On our third day we got a bit of VIP treatment as we were taken to a closed toboggan run on the Saariselka ski slope. It was another cold day but we were wrapped up and ready to race. The ski lift up to the top was bitterly cold but once again we were blown away by the glowing sky line and soon forgot about our freezing cheeks. I’ve been on many ski lifts in my time but the view from this particular one was one of my favourites. Finland is by no means mountainous like the alps, and it doesn't have dramatic snow covered rock faces instead it has beautiful smooth hills, bent trees by the heavy snow and everything has glittery crusted snow attached to it like its been crafted out of ice. We received a quick lesson on how to stop the sledges and then off we went. You are never too old to enjoy sledging down a hill, and with 3k of track ahead of us we were soon laughing our heads off as we all descended down the hill, always on the brink of being out of control. With the forever changing sky above our heads the team slid,crashed and tumbled our way down the slope chanting at the bottom to ‘go again’ like excitable 5 year olds.

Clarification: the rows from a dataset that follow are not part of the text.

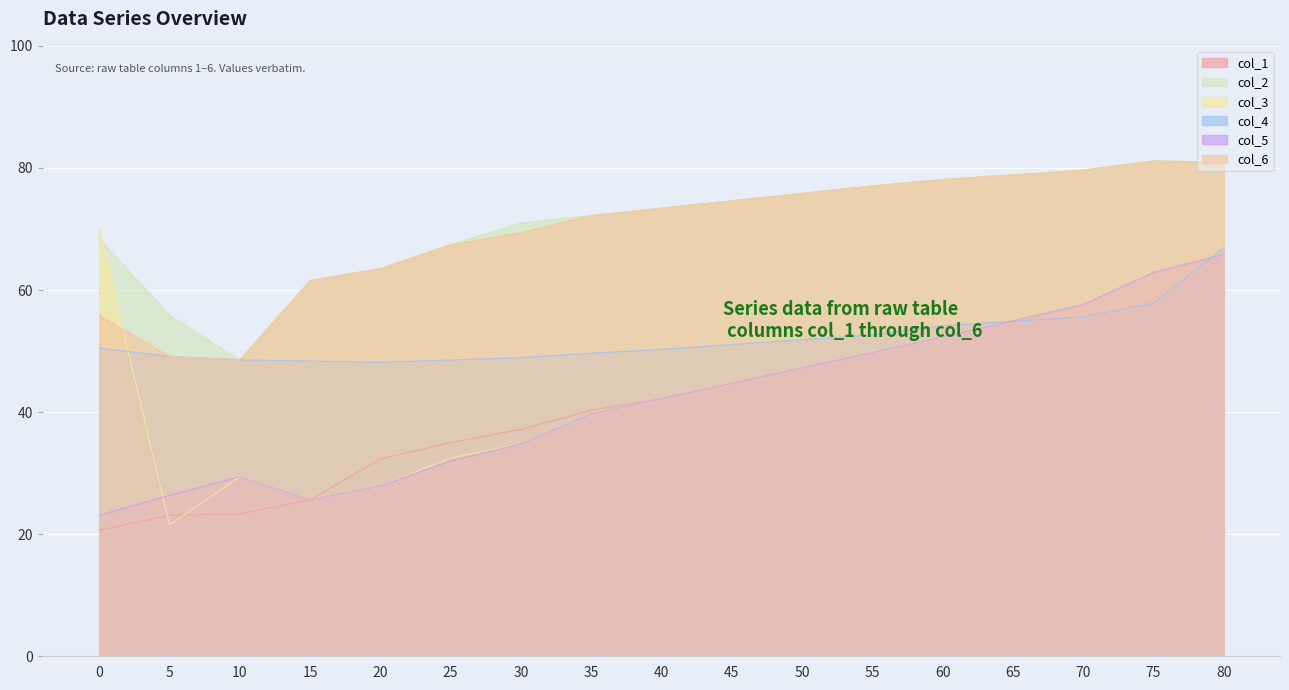

Is it true that col_6 equals 114.2 at 20?

False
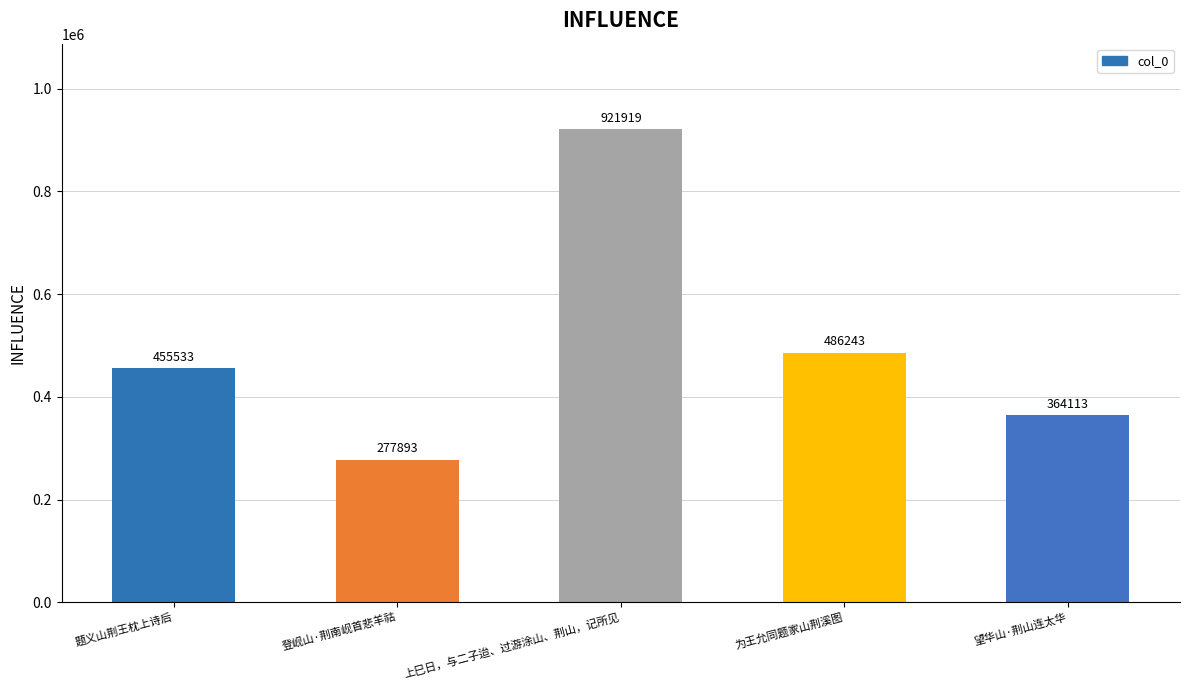

List the labels in order of value, largest first.

上巳日，与二子迨、过游涂山、荆山，记所见, 为王允同题家山荆溪图, 题义山荆王枕上诗后, 望华山·荆山连太华, 登岘山·荆南岘首悲羊祜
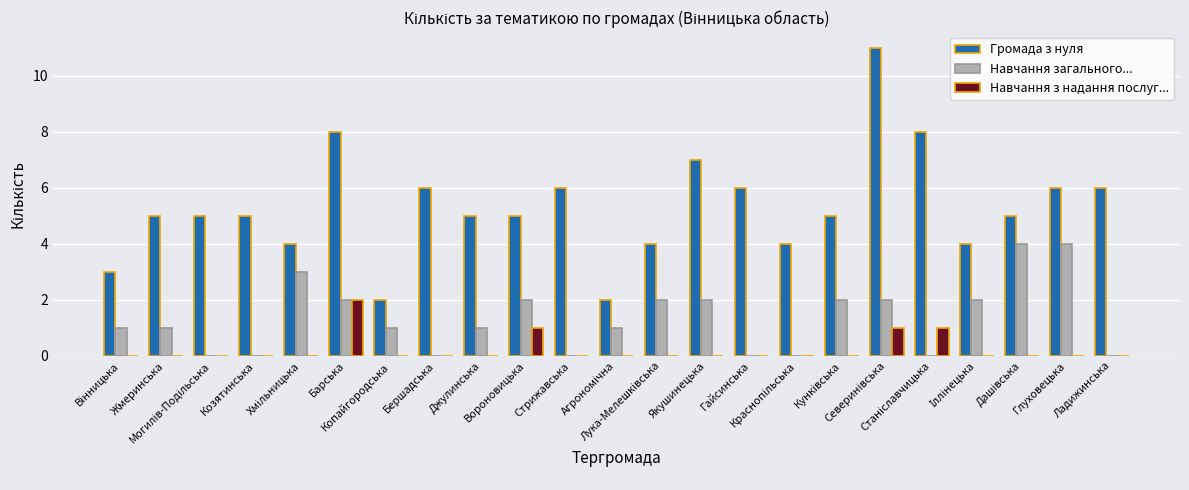

True or false: Навчання з надання послуг... has a value of 0 at Ладижинська.

True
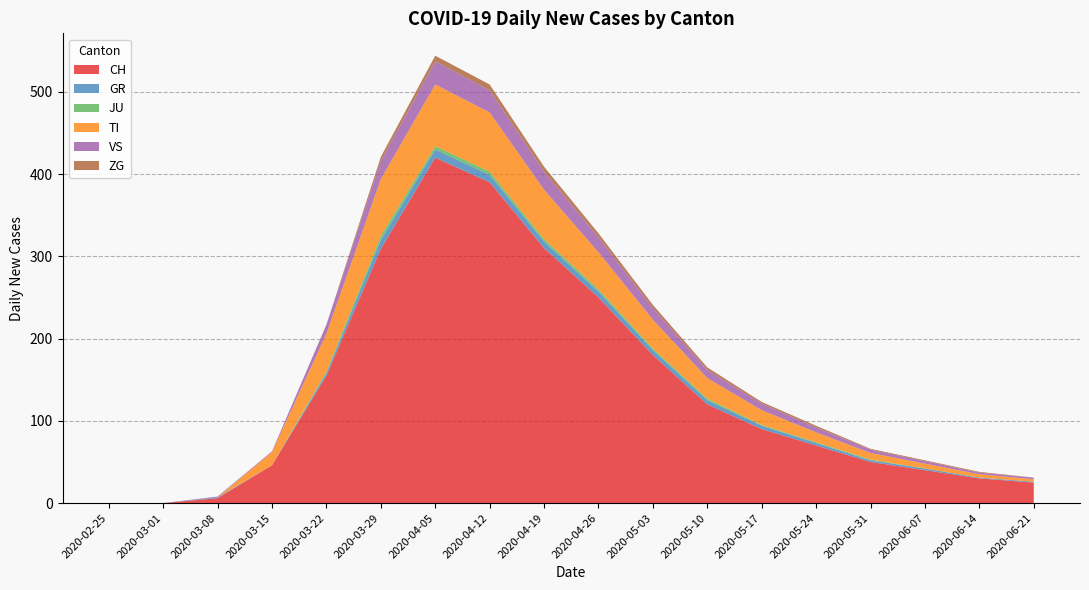

Reading left to right, what are all the values shown in this chart?

CH: 2020-02-25=0	2020-03-01=0	2020-03-08=6	2020-03-15=46	2020-03-22=155	2020-03-29=309	2020-04-05=420	2020-04-12=390	2020-04-19=310	2020-04-26=250	2020-05-03=180	2020-05-10=120	2020-05-17=90	2020-05-24=70	2020-05-31=50	2020-06-07=40	2020-06-14=30	2020-06-21=25
GR: 2020-02-25=0	2020-03-01=0	2020-03-08=1	2020-03-15=0	2020-03-22=3	2020-03-29=11	2020-04-05=10	2020-04-12=9	2020-04-19=8	2020-04-26=7	2020-05-03=6	2020-05-10=5	2020-05-17=4	2020-05-24=3	2020-05-31=2	2020-06-07=2	2020-06-14=1	2020-06-21=1
JU: 2020-02-25=0	2020-03-01=0	2020-03-08=0	2020-03-15=0	2020-03-22=2	2020-03-29=5	2020-04-05=4	2020-04-12=4	2020-04-19=3	2020-04-26=3	2020-05-03=2	2020-05-10=2	2020-05-17=1	2020-05-24=1	2020-05-31=1	2020-06-07=0	2020-06-14=0	2020-06-21=0
TI: 2020-02-25=0	2020-03-01=0	2020-03-08=0	2020-03-15=16	2020-03-22=46	2020-03-29=69	2020-04-05=75	2020-04-12=72	2020-04-19=60	2020-04-26=45	2020-05-03=35	2020-05-10=25	2020-05-17=18	2020-05-24=12	2020-05-31=8	2020-06-07=6	2020-06-14=4	2020-06-21=3
VS: 2020-02-25=0	2020-03-01=0	2020-03-08=1	2020-03-15=1	2020-03-22=11	2020-03-29=22	2020-04-05=28	2020-04-12=27	2020-04-19=22	2020-04-26=18	2020-05-03=14	2020-05-10=10	2020-05-17=8	2020-05-24=6	2020-05-31=4	2020-06-07=3	2020-06-14=2	2020-06-21=2
ZG: 2020-02-25=0	2020-03-01=0	2020-03-08=0	2020-03-15=0	2020-03-22=0	2020-03-29=5	2020-04-05=7	2020-04-12=7	2020-04-19=6	2020-04-26=5	2020-05-03=4	2020-05-10=3	2020-05-17=2	2020-05-24=2	2020-05-31=1	2020-06-07=1	2020-06-14=1	2020-06-21=0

Our last day would be spent visiting our driver Justus’s place near Ivalo. Having moved to an island off the Lake Ukonjarvi with his wife Katharina a few years ago from Germany, it had been great, during the previous days, learning about his decision to move to Lapland and listening to him speak what sounded like fluent Finnish. As we walked over the lake, a few reindeers casually passed across too and we could instantly see the attraction of living somewhere like this. As with most of Lapland, the landscape is stunning, and the lake that circles their island is simply beautiful. We walked out to their ice hole to see if their was any fish in the net that we could smoke for our lunch the next day. My hopes were fairly low after our first experience of ice fishing but within seconds of pulling the net out we were greeted by a very ugly, slimy fish. A quick whack to the head and job done!
As the light began to fade we sat round the fire with a hot cup of gluggi and some biscuits, Justus and Katharina telling us about their Lappish lifestyle and about their time here so far. It’s not an easy way of life. Everything is a massive effort but I think its worth it. It makes you reassess all the things that you consider as ‘essential’ and realise perhaps they're not. Having not grown up in this sort of environment you have to learn a whole new set of skills, and with no one living particularly close to you, you have to just learn by doing. Just as the fire was burning out and we thought we’d be heading back the team had a surprise for K. Who, when asked what would miss most his answer was ‘The new star wars film’ was amazed to find a pile of tickets to the screening in a local cinema that evening. Not only would be watching it on its European release day, but we would be seeing it 2 days earlier than people in the UK… too my father and brothers disgust. Having not seen any of the previous Star Wars films I felt like a bit of a fraud as I placed my 3D glasses on in the small local cinema, that had the biggest queue anyone had seen is years. Despite not knowing the majority of what I assumed were previous characters, I really enjoyed the film and have even caught up on the previous films since seeing it. It was a great end to another amazing week, and it felt completely surreal spending the morning ice fishing for lunch then sat in a theatre watching the latest blockbuster film but maybe it just shows that Lapland has everything you'd ever need!